A multi-phenotype analysis reveals 19 novel susceptibility loci for basal cell carcinoma and 15 for squamous cell carcinoma.

Basal cell carcinoma (BCC) and squamous cell carcinoma (SCC) are the most common forms of skin cancer. There is genetic overlap between skin cancers, pigmentation traits, and autoimmune diseases. We use linkage disequilibrium score regression to identify 20 traits (melanoma, pigmentation traits, autoimmune diseases, and blood biochemistry biomarkers) with a high genetic correlation (rg > 10%, P < 0.05) with BCC (20,791 cases and 286,893 controls in the UK Biobank) and SCC (7,402 cases and 286,892 controls in the UK Biobank), and use a multi-trait genetic analysis to identify 78 and 69 independent genome-wide significant (P < 5 X 10-8) susceptibility loci for BCC and SCC respectively; 19 BCC and 15 SCC loci are both novel and replicated (P < 0.05) in a large independent cohort; 23andMe, Inc (BCC: 251,963 cases and 2,271,667 controls, and SCC: 134,700 cases and 2,394,699 controls. Novel loci are implicated in BCC/SCC development and progression (e.g. CDKL1), pigmentation (e.g. DSTYK), cardiometabolic pathways (e.g.

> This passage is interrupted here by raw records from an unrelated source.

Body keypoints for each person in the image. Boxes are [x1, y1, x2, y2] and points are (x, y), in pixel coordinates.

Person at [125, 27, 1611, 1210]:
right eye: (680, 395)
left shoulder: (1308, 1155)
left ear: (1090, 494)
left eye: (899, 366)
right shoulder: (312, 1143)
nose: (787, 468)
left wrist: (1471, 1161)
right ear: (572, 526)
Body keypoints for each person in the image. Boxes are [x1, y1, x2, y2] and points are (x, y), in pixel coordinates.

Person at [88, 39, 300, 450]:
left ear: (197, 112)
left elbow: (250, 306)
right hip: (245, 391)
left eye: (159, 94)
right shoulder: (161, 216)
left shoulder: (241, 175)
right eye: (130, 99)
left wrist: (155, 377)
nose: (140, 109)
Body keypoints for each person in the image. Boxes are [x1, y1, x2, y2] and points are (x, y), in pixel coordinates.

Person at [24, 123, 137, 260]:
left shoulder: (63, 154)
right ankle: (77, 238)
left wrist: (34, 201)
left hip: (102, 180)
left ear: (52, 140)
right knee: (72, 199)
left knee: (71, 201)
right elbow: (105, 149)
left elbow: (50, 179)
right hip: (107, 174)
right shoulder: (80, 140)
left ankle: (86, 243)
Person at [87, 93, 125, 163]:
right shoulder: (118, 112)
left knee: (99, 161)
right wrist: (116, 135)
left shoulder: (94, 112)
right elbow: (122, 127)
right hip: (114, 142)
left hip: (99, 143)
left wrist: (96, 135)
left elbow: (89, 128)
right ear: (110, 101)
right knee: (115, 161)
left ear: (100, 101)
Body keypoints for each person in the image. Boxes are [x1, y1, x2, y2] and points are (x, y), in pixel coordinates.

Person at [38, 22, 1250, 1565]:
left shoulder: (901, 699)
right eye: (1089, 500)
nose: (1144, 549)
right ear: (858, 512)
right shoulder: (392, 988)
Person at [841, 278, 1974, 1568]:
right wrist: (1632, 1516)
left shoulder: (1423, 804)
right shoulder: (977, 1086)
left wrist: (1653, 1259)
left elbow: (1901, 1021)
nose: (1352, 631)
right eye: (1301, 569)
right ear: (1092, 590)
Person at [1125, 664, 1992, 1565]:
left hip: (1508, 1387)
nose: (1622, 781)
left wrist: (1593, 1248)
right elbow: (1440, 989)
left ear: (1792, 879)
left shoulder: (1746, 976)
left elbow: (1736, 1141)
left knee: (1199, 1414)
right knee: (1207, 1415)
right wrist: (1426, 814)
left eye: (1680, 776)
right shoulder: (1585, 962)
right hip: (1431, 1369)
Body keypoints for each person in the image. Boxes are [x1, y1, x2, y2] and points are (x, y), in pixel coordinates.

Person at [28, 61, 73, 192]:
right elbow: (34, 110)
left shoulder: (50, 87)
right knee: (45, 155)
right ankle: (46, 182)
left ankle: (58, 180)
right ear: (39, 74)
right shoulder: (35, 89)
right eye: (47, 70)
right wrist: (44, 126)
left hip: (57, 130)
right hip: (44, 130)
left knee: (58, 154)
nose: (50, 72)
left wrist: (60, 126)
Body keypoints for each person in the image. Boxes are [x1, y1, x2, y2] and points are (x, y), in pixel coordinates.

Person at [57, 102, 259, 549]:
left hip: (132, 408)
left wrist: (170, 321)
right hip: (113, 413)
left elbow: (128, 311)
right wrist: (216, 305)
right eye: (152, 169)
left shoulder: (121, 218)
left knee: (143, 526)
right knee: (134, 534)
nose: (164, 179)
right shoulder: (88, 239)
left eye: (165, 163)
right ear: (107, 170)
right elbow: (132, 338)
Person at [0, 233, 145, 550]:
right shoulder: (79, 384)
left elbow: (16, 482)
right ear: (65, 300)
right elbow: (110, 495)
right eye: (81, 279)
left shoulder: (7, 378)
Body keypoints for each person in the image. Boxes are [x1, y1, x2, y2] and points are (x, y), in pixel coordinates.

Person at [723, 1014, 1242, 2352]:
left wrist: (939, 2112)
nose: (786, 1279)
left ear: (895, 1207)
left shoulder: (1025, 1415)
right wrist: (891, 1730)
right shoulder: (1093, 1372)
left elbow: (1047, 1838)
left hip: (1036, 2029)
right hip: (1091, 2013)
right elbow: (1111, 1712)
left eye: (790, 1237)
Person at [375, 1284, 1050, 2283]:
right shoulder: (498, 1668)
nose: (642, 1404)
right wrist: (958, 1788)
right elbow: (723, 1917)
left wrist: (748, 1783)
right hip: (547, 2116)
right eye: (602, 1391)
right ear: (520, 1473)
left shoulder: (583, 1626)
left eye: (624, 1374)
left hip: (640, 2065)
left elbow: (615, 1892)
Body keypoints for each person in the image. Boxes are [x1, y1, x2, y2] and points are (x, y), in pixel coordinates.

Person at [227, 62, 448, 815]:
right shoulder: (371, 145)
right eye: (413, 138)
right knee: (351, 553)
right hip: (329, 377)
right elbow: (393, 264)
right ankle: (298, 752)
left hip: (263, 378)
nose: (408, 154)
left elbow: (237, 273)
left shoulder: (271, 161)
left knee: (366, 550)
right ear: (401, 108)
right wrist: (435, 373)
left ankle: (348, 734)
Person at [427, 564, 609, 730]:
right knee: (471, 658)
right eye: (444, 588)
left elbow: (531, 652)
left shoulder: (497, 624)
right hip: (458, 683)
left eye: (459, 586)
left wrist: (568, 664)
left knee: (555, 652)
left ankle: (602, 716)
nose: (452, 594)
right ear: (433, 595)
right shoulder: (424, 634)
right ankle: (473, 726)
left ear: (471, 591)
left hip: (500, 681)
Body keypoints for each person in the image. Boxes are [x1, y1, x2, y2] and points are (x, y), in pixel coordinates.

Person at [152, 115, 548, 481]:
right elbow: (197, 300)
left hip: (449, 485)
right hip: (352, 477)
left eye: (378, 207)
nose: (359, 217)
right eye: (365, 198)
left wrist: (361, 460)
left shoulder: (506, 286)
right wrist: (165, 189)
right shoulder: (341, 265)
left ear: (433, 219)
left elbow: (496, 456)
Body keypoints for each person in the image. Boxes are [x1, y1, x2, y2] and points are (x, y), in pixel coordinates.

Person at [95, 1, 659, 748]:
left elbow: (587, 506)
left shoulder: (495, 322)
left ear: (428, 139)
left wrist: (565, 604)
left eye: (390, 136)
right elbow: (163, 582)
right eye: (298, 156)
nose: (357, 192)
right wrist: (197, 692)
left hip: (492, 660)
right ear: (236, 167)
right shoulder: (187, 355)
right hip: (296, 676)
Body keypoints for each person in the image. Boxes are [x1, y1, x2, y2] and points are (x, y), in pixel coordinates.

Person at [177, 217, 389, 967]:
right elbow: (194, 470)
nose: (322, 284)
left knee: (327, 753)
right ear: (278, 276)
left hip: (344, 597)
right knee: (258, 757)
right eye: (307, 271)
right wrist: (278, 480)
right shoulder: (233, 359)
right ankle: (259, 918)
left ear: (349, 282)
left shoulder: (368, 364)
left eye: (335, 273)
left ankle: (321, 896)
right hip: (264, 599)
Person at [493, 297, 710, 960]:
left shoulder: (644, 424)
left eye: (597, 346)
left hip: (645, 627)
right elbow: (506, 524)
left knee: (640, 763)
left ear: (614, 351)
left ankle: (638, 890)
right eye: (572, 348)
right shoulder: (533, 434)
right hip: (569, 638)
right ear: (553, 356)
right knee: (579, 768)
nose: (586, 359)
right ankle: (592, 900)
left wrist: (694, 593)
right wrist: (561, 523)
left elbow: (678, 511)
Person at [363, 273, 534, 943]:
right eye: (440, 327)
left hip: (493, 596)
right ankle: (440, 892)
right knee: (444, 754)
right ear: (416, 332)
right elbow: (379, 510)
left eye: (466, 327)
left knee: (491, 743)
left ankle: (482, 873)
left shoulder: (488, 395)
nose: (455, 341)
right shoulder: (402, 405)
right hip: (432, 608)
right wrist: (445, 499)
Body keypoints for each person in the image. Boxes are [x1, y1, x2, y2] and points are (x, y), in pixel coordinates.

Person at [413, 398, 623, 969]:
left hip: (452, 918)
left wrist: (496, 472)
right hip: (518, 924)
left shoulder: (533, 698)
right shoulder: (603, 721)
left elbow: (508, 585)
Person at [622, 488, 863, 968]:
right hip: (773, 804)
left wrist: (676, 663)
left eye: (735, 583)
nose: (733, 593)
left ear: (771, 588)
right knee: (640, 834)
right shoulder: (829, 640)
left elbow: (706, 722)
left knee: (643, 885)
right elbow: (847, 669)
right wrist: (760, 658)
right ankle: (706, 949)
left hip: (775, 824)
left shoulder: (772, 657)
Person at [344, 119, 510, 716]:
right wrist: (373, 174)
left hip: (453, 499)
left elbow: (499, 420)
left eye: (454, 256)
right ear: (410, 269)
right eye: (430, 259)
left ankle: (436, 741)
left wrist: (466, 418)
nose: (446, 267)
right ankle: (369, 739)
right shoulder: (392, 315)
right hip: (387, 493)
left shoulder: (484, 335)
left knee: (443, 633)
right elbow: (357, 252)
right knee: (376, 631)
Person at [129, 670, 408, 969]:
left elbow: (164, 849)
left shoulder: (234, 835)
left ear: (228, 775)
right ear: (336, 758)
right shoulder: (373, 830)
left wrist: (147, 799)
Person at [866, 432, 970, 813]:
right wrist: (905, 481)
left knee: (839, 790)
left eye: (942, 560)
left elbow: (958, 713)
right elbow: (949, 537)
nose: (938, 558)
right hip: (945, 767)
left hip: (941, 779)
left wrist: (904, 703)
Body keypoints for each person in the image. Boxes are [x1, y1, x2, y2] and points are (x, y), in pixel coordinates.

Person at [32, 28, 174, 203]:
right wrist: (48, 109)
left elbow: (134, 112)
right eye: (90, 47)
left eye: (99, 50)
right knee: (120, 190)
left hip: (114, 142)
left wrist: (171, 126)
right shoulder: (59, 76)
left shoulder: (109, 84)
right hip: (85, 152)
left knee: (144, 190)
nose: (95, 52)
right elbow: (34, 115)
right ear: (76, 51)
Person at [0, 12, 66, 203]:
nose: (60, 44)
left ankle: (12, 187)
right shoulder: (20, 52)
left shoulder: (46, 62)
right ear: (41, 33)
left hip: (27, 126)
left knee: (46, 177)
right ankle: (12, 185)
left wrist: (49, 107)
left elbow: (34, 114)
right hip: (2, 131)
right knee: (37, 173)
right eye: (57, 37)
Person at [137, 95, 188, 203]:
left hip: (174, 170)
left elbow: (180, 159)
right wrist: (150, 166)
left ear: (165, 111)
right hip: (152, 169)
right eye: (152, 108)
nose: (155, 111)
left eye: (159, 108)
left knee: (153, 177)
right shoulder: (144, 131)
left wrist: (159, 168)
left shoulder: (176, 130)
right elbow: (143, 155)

FADS2), and immune-regulatory pathways including; innate immunity against coronaviruses (e.g. IFIH1), and HIV-1 viral load modulation and disease progression (e.g. CCR5). We also report a powerful and optimised BCC polygenic risk score that enables effective risk stratification for keratinocyte cancer in a large prospective Canadian Longitudinal Study of Aging (794 cases and 18139 controls); e.g. percentage of participants reclassified; MTAGPRS = 36.57%, 95% CI = 35.89-37.26% versus UKBPRS= 33.23%, 95% CI=32.56-33.91%).